◆ **DATA SUPPLIED**
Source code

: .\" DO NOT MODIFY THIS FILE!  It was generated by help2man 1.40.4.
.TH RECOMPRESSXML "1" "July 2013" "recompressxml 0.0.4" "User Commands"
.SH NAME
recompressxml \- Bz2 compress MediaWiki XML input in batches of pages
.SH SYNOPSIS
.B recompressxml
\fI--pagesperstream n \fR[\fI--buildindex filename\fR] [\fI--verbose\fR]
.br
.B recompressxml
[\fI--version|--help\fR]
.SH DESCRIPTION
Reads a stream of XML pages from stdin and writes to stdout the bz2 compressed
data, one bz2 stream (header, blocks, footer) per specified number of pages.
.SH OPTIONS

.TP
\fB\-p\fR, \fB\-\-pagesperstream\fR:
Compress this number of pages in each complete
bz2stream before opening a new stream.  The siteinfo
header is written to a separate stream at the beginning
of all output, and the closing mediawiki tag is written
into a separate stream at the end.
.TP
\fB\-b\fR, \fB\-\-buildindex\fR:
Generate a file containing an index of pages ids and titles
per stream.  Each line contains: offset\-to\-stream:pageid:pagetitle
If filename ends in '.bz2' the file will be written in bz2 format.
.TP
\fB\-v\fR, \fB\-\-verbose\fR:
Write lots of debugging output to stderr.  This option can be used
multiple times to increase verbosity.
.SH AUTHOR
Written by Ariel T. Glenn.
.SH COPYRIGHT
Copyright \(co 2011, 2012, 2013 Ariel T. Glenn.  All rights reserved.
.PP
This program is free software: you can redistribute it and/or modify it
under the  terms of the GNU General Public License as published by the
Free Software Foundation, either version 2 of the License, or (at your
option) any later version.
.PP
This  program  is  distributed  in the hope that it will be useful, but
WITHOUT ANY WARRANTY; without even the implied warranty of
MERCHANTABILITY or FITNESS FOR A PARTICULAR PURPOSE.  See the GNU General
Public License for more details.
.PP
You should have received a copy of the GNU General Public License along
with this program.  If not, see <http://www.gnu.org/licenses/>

◆ **EXERCISE INSTRUCTIONS**
The response should consist only of the lines running from the one that contains "[\fI--version|--help\fR]" through the end of the material, repeated exactly.

◆ **WRITTEN REPLY**
[\fI--version|--help\fR]
.SH DESCRIPTION
Reads a stream of XML pages from stdin and writes to stdout the bz2 compressed
data, one bz2 stream (header, blocks, footer) per specified number of pages.
.SH OPTIONS

.TP
\fB\-p\fR, \fB\-\-pagesperstream\fR:
Compress this number of pages in each complete
bz2stream before opening a new stream.  The siteinfo
header is written to a separate stream at the beginning
of all output, and the closing mediawiki tag is written
into a separate stream at the end.
.TP
\fB\-b\fR, \fB\-\-buildindex\fR:
Generate a file containing an index of pages ids and titles
per stream.  Each line contains: offset\-to\-stream:pageid:pagetitle
If filename ends in '.bz2' the file will be written in bz2 format.
.TP
\fB\-v\fR, \fB\-\-verbose\fR:
Write lots of debugging output to stderr.  This option can be used
multiple times to increase verbosity.
.SH AUTHOR
Written by Ariel T. Glenn.
.SH COPYRIGHT
Copyright \(co 2011, 2012, 2013 Ariel T. Glenn.  All rights reserved.
.PP
This program is free software: you can redistribute it and/or modify it
under the  terms of the GNU General Public License as published by the
Free Software Foundation, either version 2 of the License, or (at your
option) any later version.
.PP
This  program  is  distributed  in the hope that it will be useful, but
WITHOUT ANY WARRANTY; without even the implied warranty of
MERCHANTABILITY or FITNESS FOR A PARTICULAR PURPOSE.  See the GNU General
Public License for more details.
.PP
You should have received a copy of the GNU General Public License along
with this program.  If not, see <http://www.gnu.org/licenses/>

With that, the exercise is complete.